Una piccola verità sulla comunicazione online? L’algoritmo non ti odia. A meno che non lo annoi. Una delle convinzioni più diffuse tra aziende e professionisti è che i social “penalizzino” i contenuti. Che esista una sorta di filtro invisibile che decide arbitrariamente chi mostrare e chi no.
Il mito del complotto: perché pensi che i social ti penalizzano
In realtà il meccanismo è molto più semplice, e proprio per questo meno comodo da accettare. Quando pubblichi un post, non lo vede subito “tutto il mondo”. Le piattaforme lo mostrano inizialmente a un piccolo gruppo di persone selezionate in base a interessi, comportamenti precedenti e probabilità di interazione. È una fase di test.
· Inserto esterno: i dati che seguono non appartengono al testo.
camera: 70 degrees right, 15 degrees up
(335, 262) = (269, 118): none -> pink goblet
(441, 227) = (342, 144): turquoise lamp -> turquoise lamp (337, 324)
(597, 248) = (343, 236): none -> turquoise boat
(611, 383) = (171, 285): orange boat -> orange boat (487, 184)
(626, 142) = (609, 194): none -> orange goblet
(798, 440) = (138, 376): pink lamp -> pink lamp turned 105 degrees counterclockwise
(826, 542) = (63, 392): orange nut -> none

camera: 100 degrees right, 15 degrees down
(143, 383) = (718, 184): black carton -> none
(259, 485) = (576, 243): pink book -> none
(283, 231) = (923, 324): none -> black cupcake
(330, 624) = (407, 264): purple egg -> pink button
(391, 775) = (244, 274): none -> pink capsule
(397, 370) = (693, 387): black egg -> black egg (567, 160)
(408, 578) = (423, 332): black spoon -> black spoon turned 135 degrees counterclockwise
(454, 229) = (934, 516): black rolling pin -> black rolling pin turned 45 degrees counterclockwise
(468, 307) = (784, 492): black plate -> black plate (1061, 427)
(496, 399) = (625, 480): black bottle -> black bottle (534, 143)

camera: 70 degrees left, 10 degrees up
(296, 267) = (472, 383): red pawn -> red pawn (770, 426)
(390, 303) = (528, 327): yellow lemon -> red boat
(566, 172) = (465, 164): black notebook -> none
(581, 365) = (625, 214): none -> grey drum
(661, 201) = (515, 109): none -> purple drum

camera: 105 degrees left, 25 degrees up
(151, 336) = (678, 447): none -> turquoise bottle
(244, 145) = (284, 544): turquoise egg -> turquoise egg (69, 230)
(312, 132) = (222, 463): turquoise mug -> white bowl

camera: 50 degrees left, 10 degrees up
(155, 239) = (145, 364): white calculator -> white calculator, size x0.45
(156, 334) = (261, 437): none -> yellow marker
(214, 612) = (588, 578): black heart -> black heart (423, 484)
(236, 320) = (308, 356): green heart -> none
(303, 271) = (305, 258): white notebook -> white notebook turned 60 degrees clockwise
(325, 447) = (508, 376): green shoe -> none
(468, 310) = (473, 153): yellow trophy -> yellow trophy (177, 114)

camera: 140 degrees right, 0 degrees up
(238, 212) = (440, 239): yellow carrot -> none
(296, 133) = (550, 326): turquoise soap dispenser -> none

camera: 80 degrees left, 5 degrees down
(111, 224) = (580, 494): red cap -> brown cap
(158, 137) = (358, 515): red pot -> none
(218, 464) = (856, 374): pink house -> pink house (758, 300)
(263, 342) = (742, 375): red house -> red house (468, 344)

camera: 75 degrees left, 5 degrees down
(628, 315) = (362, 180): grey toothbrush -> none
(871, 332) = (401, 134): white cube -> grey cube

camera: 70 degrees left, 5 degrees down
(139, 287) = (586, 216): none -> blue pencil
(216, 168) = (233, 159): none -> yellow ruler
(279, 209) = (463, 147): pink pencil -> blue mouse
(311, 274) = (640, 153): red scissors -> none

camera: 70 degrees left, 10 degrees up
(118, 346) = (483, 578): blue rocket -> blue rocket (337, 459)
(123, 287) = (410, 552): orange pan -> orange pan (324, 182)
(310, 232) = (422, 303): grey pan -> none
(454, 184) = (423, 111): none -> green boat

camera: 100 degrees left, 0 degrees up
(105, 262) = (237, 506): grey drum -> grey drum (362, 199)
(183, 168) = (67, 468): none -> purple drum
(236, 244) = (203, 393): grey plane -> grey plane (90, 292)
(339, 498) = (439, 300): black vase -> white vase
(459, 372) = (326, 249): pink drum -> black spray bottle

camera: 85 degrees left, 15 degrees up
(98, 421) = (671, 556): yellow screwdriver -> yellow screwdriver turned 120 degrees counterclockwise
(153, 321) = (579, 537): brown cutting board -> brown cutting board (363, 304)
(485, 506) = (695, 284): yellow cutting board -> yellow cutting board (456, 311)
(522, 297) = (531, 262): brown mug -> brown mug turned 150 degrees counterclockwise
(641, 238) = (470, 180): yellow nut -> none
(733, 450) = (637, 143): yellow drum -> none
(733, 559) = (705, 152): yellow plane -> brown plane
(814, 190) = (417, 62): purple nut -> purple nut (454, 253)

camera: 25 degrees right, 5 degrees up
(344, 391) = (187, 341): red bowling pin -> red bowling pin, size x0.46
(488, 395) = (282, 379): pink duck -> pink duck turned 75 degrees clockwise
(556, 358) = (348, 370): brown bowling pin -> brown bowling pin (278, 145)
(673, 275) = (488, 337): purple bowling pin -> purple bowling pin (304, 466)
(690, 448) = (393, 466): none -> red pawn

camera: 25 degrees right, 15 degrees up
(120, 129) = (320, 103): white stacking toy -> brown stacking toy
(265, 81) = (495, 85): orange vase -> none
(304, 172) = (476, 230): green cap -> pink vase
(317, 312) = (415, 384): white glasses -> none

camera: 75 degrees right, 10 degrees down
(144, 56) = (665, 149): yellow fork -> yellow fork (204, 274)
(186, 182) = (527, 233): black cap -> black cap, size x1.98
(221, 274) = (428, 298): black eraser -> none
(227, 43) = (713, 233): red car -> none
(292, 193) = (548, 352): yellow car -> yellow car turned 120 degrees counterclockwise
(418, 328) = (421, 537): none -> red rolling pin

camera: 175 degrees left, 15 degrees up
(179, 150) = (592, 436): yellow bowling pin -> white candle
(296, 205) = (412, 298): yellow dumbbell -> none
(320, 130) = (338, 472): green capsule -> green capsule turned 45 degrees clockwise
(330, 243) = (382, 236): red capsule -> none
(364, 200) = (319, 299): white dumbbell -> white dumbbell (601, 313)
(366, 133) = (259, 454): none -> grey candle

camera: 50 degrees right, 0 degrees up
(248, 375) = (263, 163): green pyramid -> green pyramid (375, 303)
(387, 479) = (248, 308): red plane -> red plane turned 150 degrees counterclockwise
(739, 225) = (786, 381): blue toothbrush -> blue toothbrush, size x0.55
Se quel primo gruppo si ferma, guarda, legge fino in fondo, commenta o salva, l’algoritmo registra un segnale positivo: “Questo contenuto genera interesse”. A quel punto amplia la distribuzione. Se invece le persone scrollano in pochi secondi, il messaggio è opposto: contenuto poco rilevante, diffusione limitata. Non è una questione personale. È una questione di attenzione.
L’errore fatale: confondere la pubblicità con la narrazione
E qui entra in gioco il tipo di contenuto che si pubblica. Il classico post promozionale – “Venite da noi, siamo aperti”, “Scopri le nostre offerte”, “Siamo i migliori del settore” – raramente genera coinvolgimento.

Non perché sia sbagliato comunicare la propria attività, ma perché non offre un motivo per fermarsi. È un messaggio unidirezionale, autoreferenziale. Non attiva curiosità, non racconta nulla, non crea riconoscimento. Al contrario, funziona raccontare ciò che succede davvero.
Dalla teoria alla tazzina: il caso della caffetteria “invisibile”
Prendiamo l’esempio di una piccola caffetteria. Un post che dice “Siamo aperti” difficilmente trattiene l’attenzione. Ma raccontare chi apre il locale alle sei del mattino, il primo caffè preparato, il profumo che esce dalla porta, le abitudini dei clienti abituali, i dettagli della giornata che inizia, cambia completamente la dinamica. Non stai semplicemente vendendo. Stai costruendo una narrazione.
E questo ha due effetti:
- Dai all’algoritmo un motivo per fidarsi, perché le persone si fermano e interagiscono.
- Dai alle persone un motivo per riconoscersi, perché vedono qualcosa di autentico.
4 mosse pratiche per smettere di farti ignorare
- Ridurre l’autoreferenzialità. Prima di pubblicare, chiediti: sto parlando di me o sto raccontando qualcosa che riguarda anche chi legge?
- Mostrare processi, non solo risultati. Il “dietro le quinte” genera più coinvolgimento della semplice promozione.
- Curare l’apertura del contenuto. I primi secondi o le prime righe devono creare curiosità o identificazione.
- Favorire interazioni reali. Domande autentiche, dettagli concreti, storie vere.
Un post inizia a girare quando supera la soglia dell’indifferenza. Non servono budget enormi, né strategie complesse. Serve contenuto che meriti attenzione. Vale per tutti. Anche per un piccolo caffè di quartiere. Perché l’algoritmo non cerca brand perfetti. Cerca contenuti che non vengano ignorati.